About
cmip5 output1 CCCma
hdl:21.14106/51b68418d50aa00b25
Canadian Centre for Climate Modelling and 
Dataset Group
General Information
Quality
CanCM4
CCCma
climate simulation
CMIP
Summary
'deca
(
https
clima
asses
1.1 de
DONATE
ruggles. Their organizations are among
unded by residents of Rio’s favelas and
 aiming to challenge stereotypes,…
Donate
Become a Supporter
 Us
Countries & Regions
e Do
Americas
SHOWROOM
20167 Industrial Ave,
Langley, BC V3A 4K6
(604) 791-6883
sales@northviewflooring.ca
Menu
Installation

************

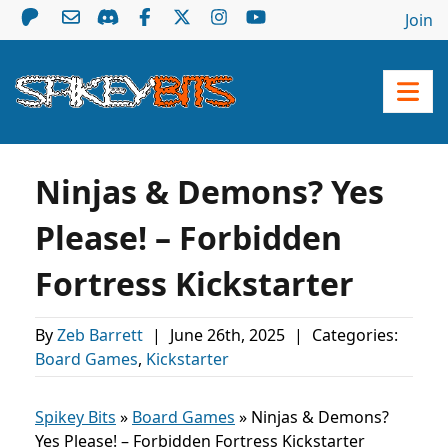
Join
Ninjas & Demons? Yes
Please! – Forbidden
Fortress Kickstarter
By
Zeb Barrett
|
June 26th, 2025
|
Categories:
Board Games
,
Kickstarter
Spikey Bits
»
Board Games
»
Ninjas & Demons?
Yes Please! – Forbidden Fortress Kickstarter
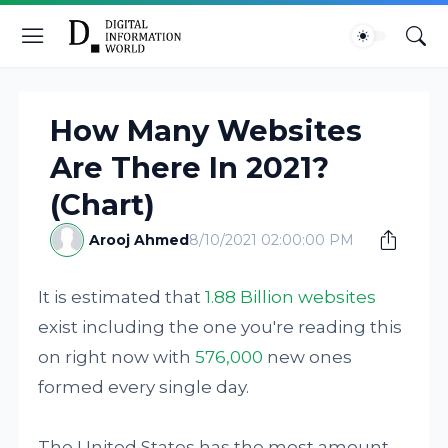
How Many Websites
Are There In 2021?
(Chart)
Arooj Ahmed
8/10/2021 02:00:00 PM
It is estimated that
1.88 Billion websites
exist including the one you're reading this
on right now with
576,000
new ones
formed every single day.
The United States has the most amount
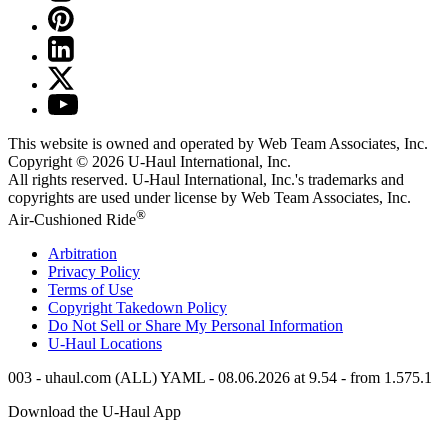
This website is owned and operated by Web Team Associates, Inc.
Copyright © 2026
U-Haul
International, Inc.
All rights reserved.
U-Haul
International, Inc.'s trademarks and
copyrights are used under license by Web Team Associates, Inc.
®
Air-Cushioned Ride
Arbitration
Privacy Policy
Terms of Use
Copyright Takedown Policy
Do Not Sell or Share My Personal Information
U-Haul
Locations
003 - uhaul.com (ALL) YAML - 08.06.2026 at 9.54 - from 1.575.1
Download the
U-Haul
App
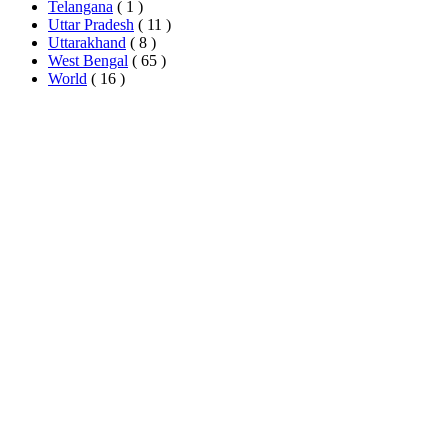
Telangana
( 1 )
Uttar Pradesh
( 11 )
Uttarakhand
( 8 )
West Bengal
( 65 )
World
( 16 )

************

Assigned task » Give the lines between the one holding "How Many Websites" and the one holding "The United States has the most amount", inclusive, as a Markdown table with columns n (a running number) and Line, leaving out blank lines.

Result for this task »
| n | Line |
|---|---|
| 1 | How Many Websites |
| 2 | Are There In 2021? |
| 3 | (Chart) |
| 4 | Arooj Ahmed |
| 5 | 8/10/2021 02:00:00 PM |
| 6 | It is estimated that |
| 7 | 1.88 Billion websites |
| 8 | exist including the one you're reading this |
| 9 | on right now with |
| 10 | 576,000 |
| 11 | new ones |
| 12 | formed every single day. |
| 13 | The United States has the most amount |